The White House is deep in negotiations with the GOP over those and other year-end issues, and less focused on the recommendations of its fiscal commission. On Friday, Obama, who was speaking to troops in Afghanistan, issued a statement praising the commission's work and vowing to consider its recommendations when shaping his next budget request in February.
"Overall, my goal is to build on the steps we've already taken to reduce our deficit," Obama said. "I don't doubt our ability to meet this challenge, but our success depends on our willingness to engage in the kind of honest conversation and cooperation that hasn't always happened in Washington."
As Treasury Secretary Timothy F. Geithner and White House budget director Jack Lew made plans to review the deficit-reduction package with commission members, an enthusiasm divide was already evident - less between the two parties than between the House and Senate.
In the Senate, a growing number of lawmakers in both parties urged the administration not to let the commission's work fade away. Fourteen Democratic senators sent a letter to Obama and top congressional leaders praising the deficit plan and demanding "prompt action" to reduce deficits - a call echoed by several senior Republicans, including Senate Minority Leader Mitch McConnell (Ky.).
"Historically, divided government has provided great opportunity to tackle the country's biggest problems on a truly bipartisan basis," McConnell said in a statement, referring to the shift in power that will put Republicans in control of the House in January and Democrats in control of the Senate and the White House. "It is my hope that this effort will serve as a catalyst for achieving the spending and entitlement reform that our country so desperately needs."
But House leaders were markedly less enthusiastic. All three House Republicans on the fiscal commission voted against sending its final report to Congress for a vote, including Rep. Paul D. Ryan (Wis.), a champion of deficit reduction. Ryan did, however, say he would incorporate elements of the plan into next year's budget blueprint.
House Speaker Nancy Pelosi (D-Calif.) was even less effusive.
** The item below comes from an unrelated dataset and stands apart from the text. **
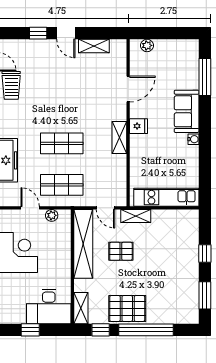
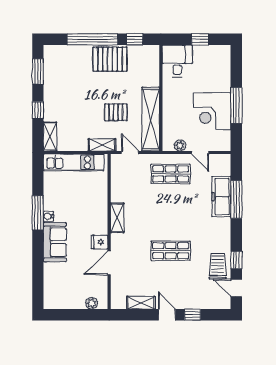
window: (205, 77) -> (38, 213), moved
fridge: (139, 126) -> (99, 242), moved
shop shelf: (62, 143) -> (171, 251), moved
desk: (49, 306) -> (177, 61), width x0.73
shelving: (81, 308) -> (50, 137), moved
Pelosi, who dismissed an earlier version of the commission's blueprint as unacceptable because of proposed cuts to the social safety net, refused to respond Friday when reporters asked for her reaction.
While the fiscal commission concluded its work, the Senate was preparing for a rare Saturday session to vote on the Bush tax cuts. Democrats plan to consider two measures, one that would raise taxes on annual household income above $250,000, and a second that would raise the threshold to $1 million.
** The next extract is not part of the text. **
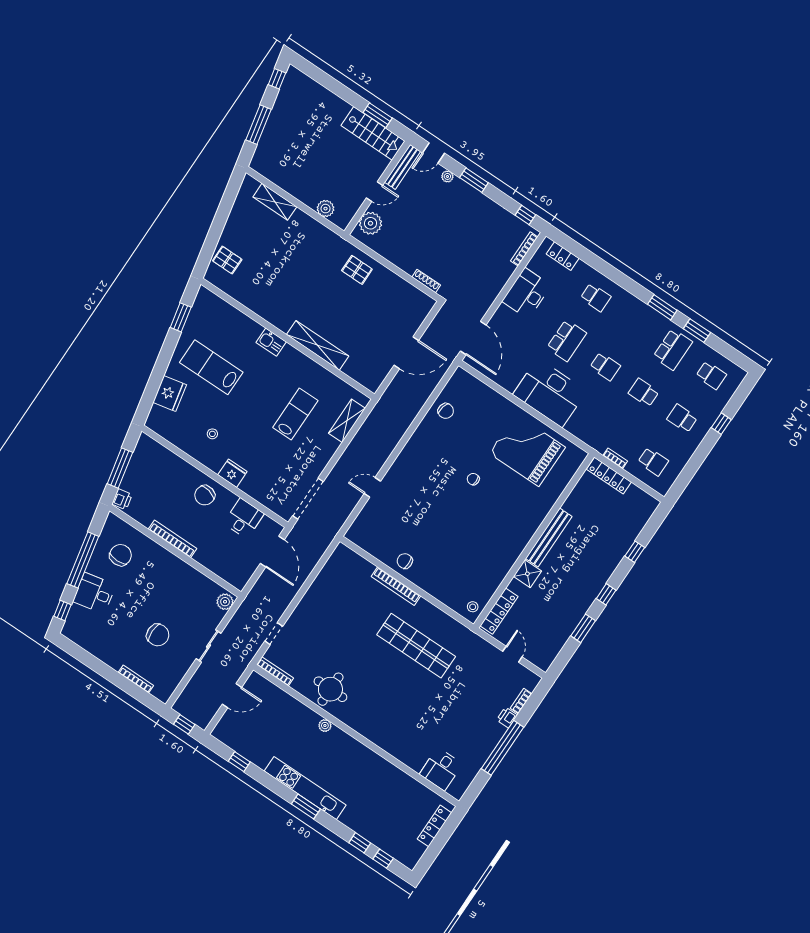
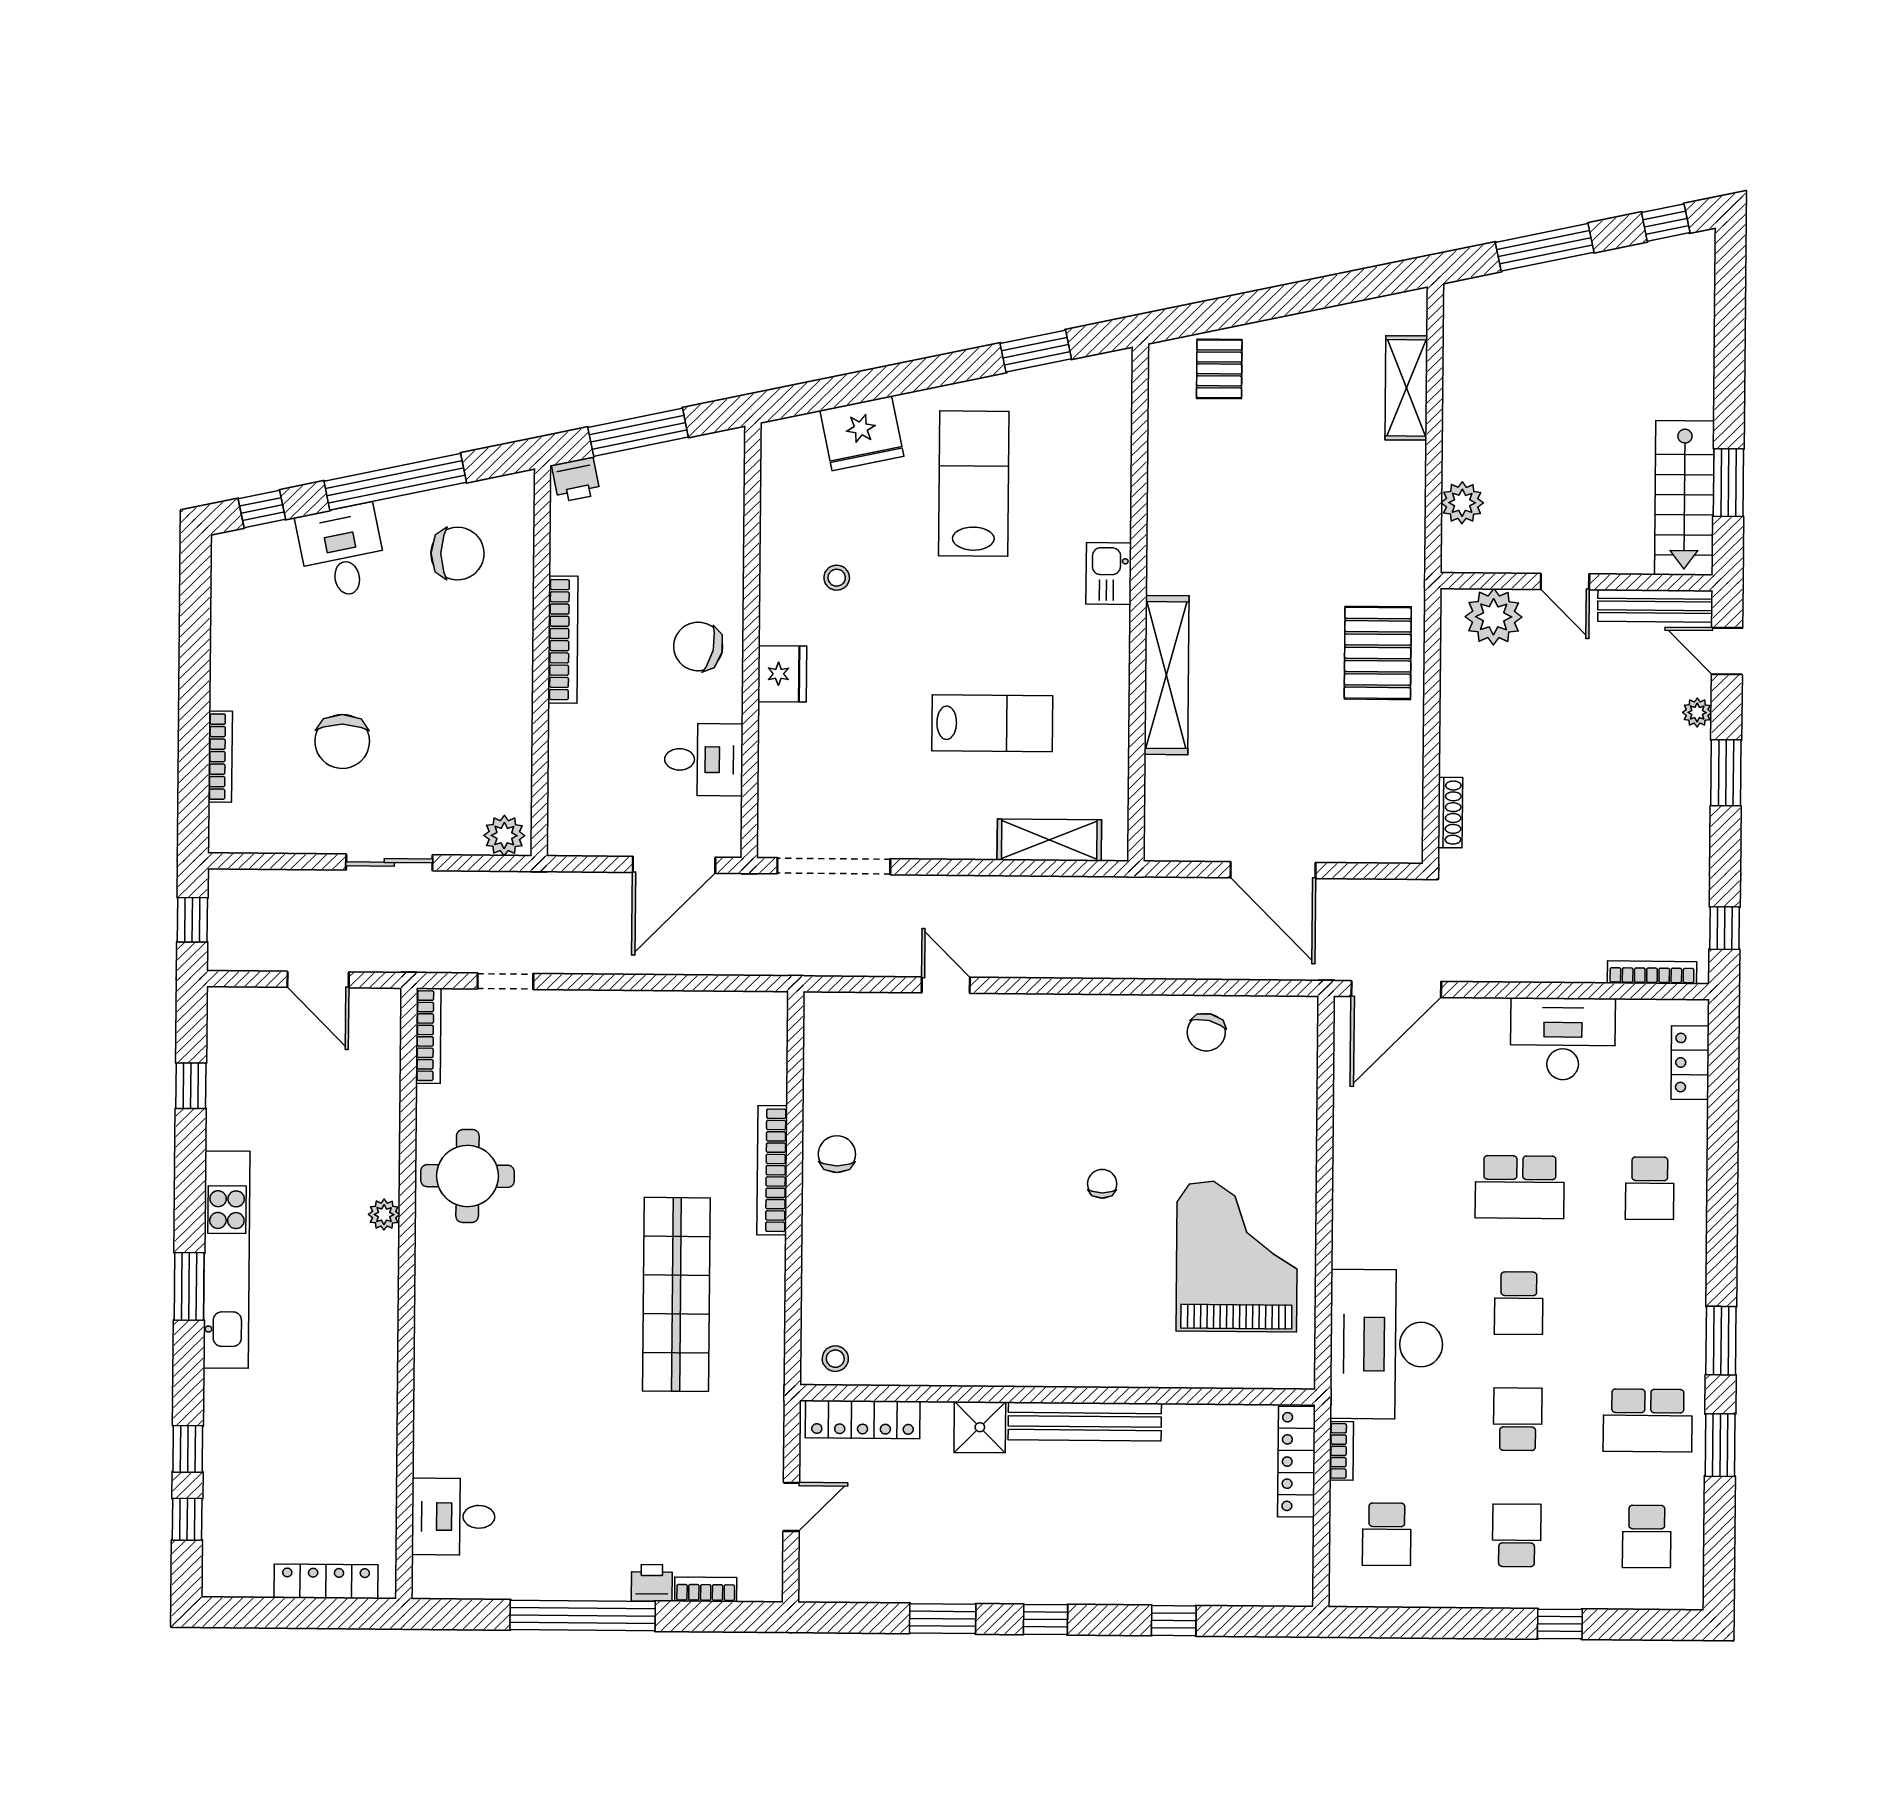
pallet: (357, 270) -> (1378, 653), width x1.50, depth x1.42
desk: (550, 393) -> (1386, 1344), moved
Neither is expected to win the 60 votes needed to overcome a GOP filibuster. But Democrats hope to coax at least a few Republican defections, while signaling to voters that the party is serious about tackling the federal deficit by letting the tax cuts that benefit the wealthiest households expire.
If the votes fall short, Democrats face the prospect of accepting a compromise on taxes, developing between the White House and the GOP, that would extend all the Bush-era tax cuts for at least two years.
In return, Obama wants Republicans to support a vote to ratify the New START nuclear arms control treaty before the Senate adjourns for Christmas.
Extending all the expiring tax cuts is projected to deprive the Treasury of more than $300 billion next year. Durbin said the tax debate has been disorienting alongside his work on the fiscal commission.
"That is an indication of the great distance between [the commission] hearing room and the Capitol Building," he said Friday. "We can sit here and deal honestly with what needs to be done, while just a few hundred feet away, there's this surreal conversation that somehow tax cuts don't count."